Gov. Bill Richardson says his use of a Spanish word that some contend is a slur against homosexuals was meant to be playful. The governor apologized to anyone who was offended. (J. Scott Applewhite/The Associated Press)
By SCOTT SONNER | Associated Press
July 12, 2007

SPARKS, Nev. — Democratic presidential candidate Bill Richardson said Thursday his use of a Spanish word that some contend is a slur against homosexuals was meant to be playful but apologized to anyone who was offended.

With critics revisiting the statement he made on a radio program a year ago, Richardson questioned the timing of their comments.

“My record is the strongest among the presidential candidates on gay rights issues and I’m puzzled by the timing of this. When it happened a year ago, nobody seemed to think it was terribly important. Now it surfaces,” he told The Associated Press in an interview.

“It’s probably a sign from other campaigns that they are little worried about me,” he said.

Richardson, a Hispanic and the governor of New Mexico, was a guest on Don Imus’ syndicated radio program on March 29, 2006. Imus, who later lost his job over making racial comments, jokingly said one of his staffers suggested Richardson was “not really Hispanic.”

Richardson replied in Spanish that if the staffer believes that, then he is a “maricon.”

The Gay & Lesbian Alliance Against Defamation says the word means “faggot” in Spanish.

In a statement this week, Richardson said that in the Spanish he grew up speaking, “the term means simply 'gay,’ not positive or negative.”

He told the AP on Thursday: “It was a playful exchange between me and Don Imus that was not intended to demean anybody, but if I offended anybody, I apologize.”

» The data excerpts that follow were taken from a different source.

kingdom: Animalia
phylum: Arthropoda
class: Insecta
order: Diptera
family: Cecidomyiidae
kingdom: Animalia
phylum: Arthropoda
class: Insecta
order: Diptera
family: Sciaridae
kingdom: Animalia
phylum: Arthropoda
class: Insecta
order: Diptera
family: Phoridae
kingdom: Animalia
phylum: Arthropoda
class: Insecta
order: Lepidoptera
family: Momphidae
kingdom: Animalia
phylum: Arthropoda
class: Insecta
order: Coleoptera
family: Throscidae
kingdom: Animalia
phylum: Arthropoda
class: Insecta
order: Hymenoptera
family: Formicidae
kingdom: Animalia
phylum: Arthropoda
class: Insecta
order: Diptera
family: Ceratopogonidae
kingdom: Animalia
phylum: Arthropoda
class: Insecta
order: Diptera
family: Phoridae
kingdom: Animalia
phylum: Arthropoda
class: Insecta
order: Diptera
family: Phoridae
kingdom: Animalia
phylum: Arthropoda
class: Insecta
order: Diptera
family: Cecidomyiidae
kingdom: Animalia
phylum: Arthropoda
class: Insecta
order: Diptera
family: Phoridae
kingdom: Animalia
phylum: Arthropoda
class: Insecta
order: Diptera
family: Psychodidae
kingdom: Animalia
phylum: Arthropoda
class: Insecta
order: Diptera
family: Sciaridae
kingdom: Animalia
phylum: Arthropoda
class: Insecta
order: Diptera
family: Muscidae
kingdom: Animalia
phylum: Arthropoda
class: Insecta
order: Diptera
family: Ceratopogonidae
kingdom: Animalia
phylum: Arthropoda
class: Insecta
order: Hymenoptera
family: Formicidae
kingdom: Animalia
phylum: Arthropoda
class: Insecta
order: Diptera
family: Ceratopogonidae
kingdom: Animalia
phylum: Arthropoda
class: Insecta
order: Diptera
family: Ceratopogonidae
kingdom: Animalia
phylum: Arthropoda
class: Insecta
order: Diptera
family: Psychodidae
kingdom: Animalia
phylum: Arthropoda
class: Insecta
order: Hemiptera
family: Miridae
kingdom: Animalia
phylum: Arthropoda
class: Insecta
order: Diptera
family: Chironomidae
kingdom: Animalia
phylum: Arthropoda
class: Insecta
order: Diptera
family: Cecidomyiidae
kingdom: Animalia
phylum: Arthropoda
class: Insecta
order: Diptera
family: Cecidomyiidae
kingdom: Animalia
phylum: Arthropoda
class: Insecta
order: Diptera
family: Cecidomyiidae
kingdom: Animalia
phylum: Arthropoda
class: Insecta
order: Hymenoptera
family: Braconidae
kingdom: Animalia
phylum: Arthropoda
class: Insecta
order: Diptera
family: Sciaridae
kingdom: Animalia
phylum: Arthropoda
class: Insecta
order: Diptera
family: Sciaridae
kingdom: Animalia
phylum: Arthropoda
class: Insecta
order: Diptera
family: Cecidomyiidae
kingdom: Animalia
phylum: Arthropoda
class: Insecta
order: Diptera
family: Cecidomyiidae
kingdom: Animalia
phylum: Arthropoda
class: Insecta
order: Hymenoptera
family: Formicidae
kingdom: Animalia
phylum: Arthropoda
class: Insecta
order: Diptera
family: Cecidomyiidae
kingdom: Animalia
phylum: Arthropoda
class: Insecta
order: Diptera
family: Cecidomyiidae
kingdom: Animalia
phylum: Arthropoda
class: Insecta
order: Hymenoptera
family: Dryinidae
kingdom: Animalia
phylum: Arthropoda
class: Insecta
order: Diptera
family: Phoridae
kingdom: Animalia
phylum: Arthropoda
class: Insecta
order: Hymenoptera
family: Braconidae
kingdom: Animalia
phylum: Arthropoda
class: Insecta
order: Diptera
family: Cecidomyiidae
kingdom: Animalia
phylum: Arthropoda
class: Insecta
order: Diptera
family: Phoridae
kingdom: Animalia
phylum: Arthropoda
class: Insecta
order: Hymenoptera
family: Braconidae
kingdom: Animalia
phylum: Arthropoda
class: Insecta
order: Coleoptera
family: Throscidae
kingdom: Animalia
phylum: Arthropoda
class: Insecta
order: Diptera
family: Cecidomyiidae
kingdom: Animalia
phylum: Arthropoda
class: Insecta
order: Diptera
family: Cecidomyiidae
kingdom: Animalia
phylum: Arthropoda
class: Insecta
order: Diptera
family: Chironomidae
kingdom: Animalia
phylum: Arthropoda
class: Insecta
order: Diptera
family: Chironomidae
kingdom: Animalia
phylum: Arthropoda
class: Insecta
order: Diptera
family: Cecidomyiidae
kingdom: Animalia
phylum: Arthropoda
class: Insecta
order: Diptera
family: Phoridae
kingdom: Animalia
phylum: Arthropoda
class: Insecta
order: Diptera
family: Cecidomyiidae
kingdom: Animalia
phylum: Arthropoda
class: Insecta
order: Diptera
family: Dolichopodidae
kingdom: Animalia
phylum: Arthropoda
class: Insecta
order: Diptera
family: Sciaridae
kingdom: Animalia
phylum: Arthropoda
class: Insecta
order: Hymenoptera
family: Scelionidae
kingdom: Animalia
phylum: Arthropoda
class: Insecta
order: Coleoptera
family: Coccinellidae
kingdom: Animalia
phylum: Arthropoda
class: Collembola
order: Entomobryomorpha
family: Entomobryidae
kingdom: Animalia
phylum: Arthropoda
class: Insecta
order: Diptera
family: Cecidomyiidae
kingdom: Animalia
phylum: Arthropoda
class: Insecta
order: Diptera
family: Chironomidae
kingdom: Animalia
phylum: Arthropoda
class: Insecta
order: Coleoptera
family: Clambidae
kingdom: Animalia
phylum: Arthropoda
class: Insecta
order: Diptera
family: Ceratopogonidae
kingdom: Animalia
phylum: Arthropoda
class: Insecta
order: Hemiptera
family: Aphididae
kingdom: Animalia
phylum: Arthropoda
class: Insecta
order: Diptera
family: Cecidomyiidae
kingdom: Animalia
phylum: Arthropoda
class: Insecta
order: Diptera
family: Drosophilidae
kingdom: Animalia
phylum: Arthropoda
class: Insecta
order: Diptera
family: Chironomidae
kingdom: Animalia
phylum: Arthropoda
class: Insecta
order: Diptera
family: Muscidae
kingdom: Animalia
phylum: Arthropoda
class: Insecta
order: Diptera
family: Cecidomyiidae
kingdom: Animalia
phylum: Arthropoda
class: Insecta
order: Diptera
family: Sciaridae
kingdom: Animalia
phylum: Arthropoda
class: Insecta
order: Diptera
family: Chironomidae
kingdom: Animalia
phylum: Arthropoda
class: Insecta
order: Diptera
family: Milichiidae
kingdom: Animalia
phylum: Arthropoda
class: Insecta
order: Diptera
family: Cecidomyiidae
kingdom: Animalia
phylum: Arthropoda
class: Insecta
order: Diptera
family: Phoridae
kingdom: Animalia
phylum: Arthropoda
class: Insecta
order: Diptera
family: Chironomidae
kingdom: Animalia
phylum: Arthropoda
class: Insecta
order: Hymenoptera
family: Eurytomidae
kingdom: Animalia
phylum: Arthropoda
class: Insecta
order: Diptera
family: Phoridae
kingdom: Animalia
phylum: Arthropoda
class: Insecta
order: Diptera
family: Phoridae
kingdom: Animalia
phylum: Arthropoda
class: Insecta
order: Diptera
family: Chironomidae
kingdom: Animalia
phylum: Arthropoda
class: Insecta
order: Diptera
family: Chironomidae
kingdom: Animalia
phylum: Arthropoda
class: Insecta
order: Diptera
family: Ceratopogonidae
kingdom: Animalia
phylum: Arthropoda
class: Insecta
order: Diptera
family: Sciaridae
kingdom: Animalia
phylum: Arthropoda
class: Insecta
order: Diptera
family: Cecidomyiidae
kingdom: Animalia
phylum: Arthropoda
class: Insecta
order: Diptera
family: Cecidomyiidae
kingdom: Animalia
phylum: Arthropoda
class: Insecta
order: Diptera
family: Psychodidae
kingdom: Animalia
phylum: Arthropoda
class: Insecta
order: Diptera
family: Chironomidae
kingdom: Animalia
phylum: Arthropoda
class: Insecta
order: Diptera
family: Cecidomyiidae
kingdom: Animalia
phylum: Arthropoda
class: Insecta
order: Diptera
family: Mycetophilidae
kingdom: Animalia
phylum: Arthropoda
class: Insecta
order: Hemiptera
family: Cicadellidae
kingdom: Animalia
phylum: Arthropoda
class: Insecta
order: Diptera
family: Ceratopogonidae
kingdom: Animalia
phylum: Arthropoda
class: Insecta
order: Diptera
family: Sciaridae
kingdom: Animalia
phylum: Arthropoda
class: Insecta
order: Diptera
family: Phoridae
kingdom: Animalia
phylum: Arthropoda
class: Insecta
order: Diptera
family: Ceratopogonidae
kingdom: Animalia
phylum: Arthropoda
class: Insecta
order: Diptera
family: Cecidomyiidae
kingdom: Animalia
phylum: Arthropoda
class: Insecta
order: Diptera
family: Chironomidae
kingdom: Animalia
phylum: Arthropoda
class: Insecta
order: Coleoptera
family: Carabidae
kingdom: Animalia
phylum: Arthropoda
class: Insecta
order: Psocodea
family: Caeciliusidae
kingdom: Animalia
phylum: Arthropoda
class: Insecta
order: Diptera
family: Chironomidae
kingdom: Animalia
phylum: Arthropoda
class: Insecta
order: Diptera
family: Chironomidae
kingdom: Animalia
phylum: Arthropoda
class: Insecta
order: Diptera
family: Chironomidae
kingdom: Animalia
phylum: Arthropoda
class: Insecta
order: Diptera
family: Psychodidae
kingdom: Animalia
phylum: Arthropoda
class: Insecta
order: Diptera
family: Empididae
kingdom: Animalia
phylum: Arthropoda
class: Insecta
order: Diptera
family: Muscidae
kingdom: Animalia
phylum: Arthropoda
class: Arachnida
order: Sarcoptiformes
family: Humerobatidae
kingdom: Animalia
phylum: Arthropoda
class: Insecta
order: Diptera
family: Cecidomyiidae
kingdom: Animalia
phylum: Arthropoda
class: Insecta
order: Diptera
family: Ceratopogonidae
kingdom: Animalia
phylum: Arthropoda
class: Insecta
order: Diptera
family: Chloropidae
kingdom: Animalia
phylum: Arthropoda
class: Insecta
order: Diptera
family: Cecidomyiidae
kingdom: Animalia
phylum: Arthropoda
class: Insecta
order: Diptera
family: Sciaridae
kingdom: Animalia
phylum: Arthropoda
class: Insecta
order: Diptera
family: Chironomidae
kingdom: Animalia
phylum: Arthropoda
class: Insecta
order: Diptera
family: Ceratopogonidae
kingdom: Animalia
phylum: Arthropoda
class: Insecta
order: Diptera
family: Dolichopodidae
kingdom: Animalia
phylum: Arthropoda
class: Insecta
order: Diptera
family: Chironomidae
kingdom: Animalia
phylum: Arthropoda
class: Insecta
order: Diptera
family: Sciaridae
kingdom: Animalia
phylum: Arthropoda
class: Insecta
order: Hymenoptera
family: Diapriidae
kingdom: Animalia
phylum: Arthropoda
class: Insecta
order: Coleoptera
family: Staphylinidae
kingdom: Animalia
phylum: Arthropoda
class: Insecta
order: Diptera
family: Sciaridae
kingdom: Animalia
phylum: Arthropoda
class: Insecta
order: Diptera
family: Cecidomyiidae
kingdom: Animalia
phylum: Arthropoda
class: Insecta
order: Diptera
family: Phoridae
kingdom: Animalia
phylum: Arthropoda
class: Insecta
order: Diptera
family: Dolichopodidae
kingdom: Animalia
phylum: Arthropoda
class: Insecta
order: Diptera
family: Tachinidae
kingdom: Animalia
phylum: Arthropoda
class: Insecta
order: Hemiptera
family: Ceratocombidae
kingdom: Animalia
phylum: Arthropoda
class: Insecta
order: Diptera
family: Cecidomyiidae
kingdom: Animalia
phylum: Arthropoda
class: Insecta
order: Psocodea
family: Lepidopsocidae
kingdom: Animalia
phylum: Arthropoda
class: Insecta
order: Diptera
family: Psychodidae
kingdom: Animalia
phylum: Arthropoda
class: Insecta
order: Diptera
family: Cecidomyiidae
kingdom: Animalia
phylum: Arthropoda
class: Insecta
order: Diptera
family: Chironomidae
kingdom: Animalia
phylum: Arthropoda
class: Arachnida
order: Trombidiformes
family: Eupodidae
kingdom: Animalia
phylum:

Looking at the political landscape for the 2008 race, Richardson said it is crucial that he do well in Nevada’s second-in-the-nation caucuses on Jan. 19 if he’s to have a shot at winning the nomination.

“It’s critically important I show strength in my own region,” he said. “It doesn’t mean I have to win, but I have to be a major player here.”

Dressed in blue jeans, a dark-blue T-shirt and tennis shoes, Richardson shook hands and chatted with residents in both English and Spanish at the Sparks Hometown Farmers Market just east of Reno. He planned a stop Friday in rural Elko 300 miles to the east — a longtime Republican stronghold — after opening his northern Nevada campaign headquarters in Reno.

“I share the same Western values,” he said while on the way to the market, where he told potential voters he likes to hunt, listen to country music and watch boxing.

“I’ve dealt with issues that are important to Nevada,” he said, citing renewable energy, water, agriculture and nuclear waste.

On the war in Iraq, Richardson said the amendment his chief rival, Sen. Hillary Rodham Clinton, is pushing to de-authorize the war is something he’s advocated since January.

Richardson said he’s been steadfast in his opinion that all U.S. troops — including “residual troops” — should be pulled out by the end of the year.

“The Iraqi war policy is collapsing and our troops are at risk. They have become targets,” he said.

Richardson said he favors a diplomatic initiative aimed at producing reconciliation talks among the three groups in Iraq toward a “partition of Iraq and a coalition government” with an all-Muslim peacekeeping force.